Pyvenv puts both Python 2 and Python 3 in the same environment. Shocked!

Malik Rumi malik.a.rumi at
Tue Dec 20 21:37:35 EST 2016

I just created a new venv using pyvenv from a 2.7 install. Now I am shocked to see that I can get both 2.7 and 3.4 in this same venv:

(memory) malikarumi at Tetuoan2:~/Projects/cannon/New2.7Projects/memory$ python
Python 2.7.12 (default, Nov 19 2016, 06:48:10) 
[GCC 5.4.0 20160609] on linux2
Type "help", "copyright", "credits" or "license" for more information.
>>> exit()
(memory) malikarumi at Tetuoan2:~/Projects/cannon/New2.7Projects/memory$ python3
Python 3.4.2 (default, Apr 17 2015, 18:47:05) 
[GCC 4.8.2] on linux
Type "help", "copyright", "credits" or "license" for more information.

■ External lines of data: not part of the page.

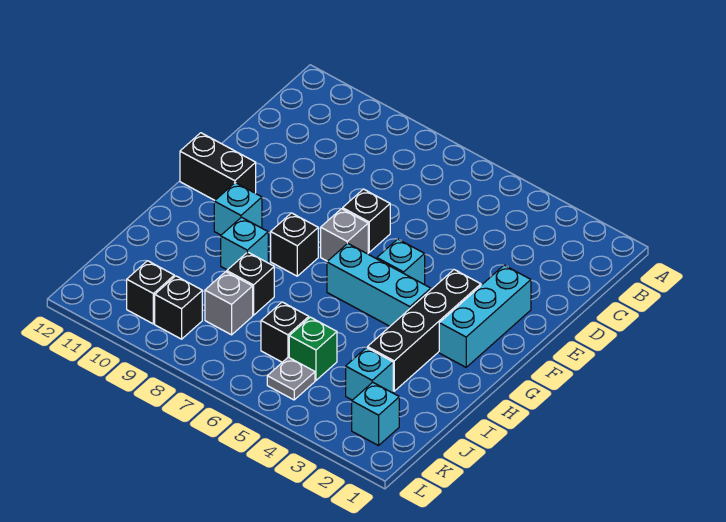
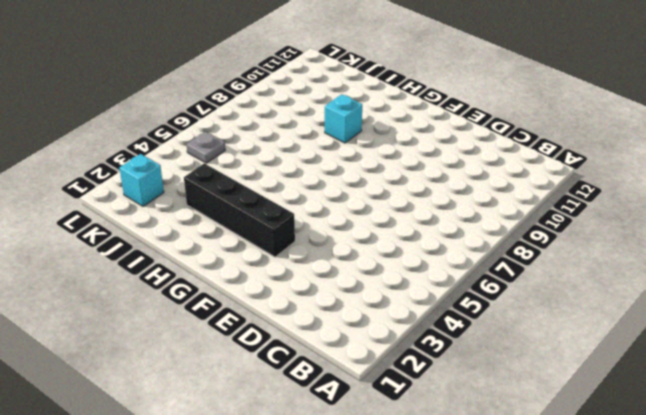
none -> cyan brick E2:G2 level 1
none -> black brick E7 level 1
none -> cyan brick F5 level 1

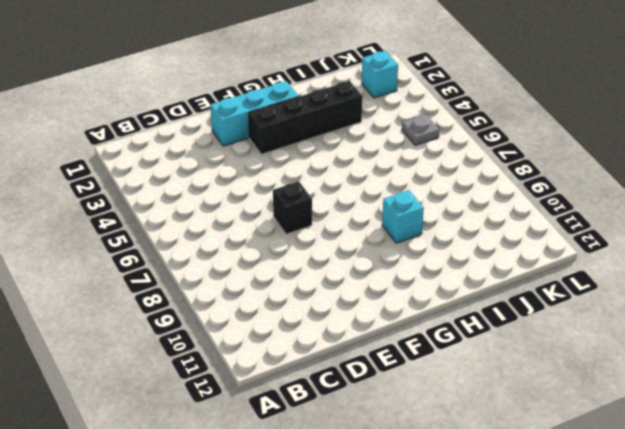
none -> cyan brick F5 level 1
none -> grey brick F7 level 1
none -> black brick F11:F12 level 1

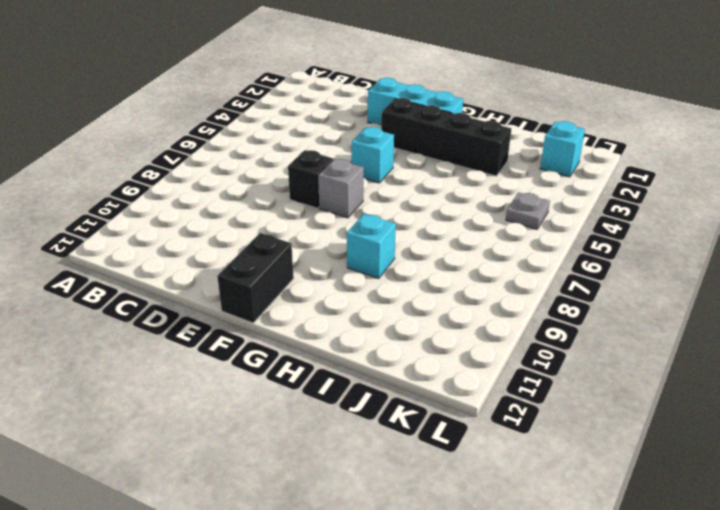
none -> cyan brick G4:G6 level 1
none -> black brick G8 level 1
none -> cyan brick G10 level 1

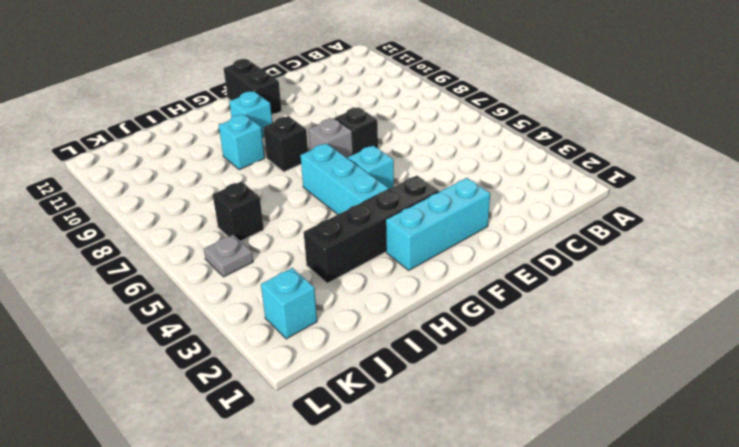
none -> black brick I8 level 1
none -> cyan brick J3 level 1
none -> green brick J5 level 1

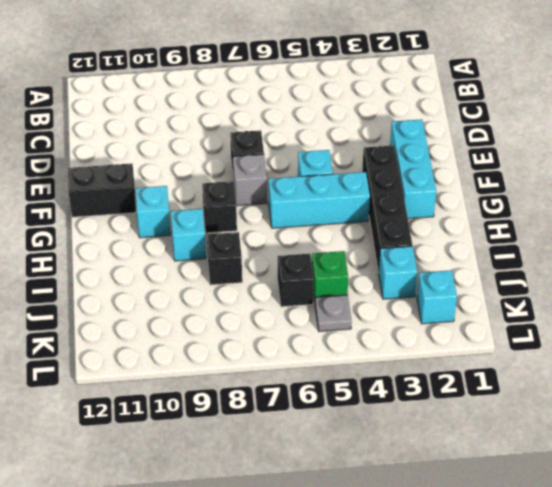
none -> grey brick J8 level 1
none -> black brick K9 level 1
none -> black brick K10 level 1

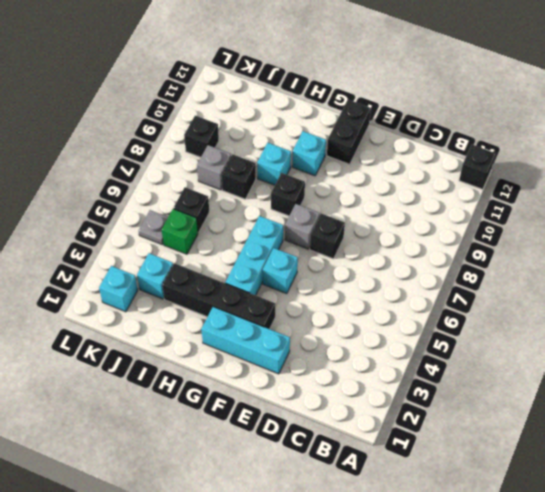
black brick A12 level 1 -> black brick K10 level 1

I did not even know this was possible. Doesn’t that defeat the purpose? More to the point, how do I make sure I am using the right one? If I want the interpreter, that’s easy. But what happens when I want to install and use a program like Django? How do I control which interpreter Django uses? I’ve been through the official docs a couple of times today, but detailed explanations of pyvenv, let alone this dual version feature, have not been found. If you can point me to a good one, please do. Meanwhile...

I hoped maybe using different versions of pip would solve the problem, but pip2 list and pip3 list are identical – hence, the very problem I thought venv’s were supposed to avoid.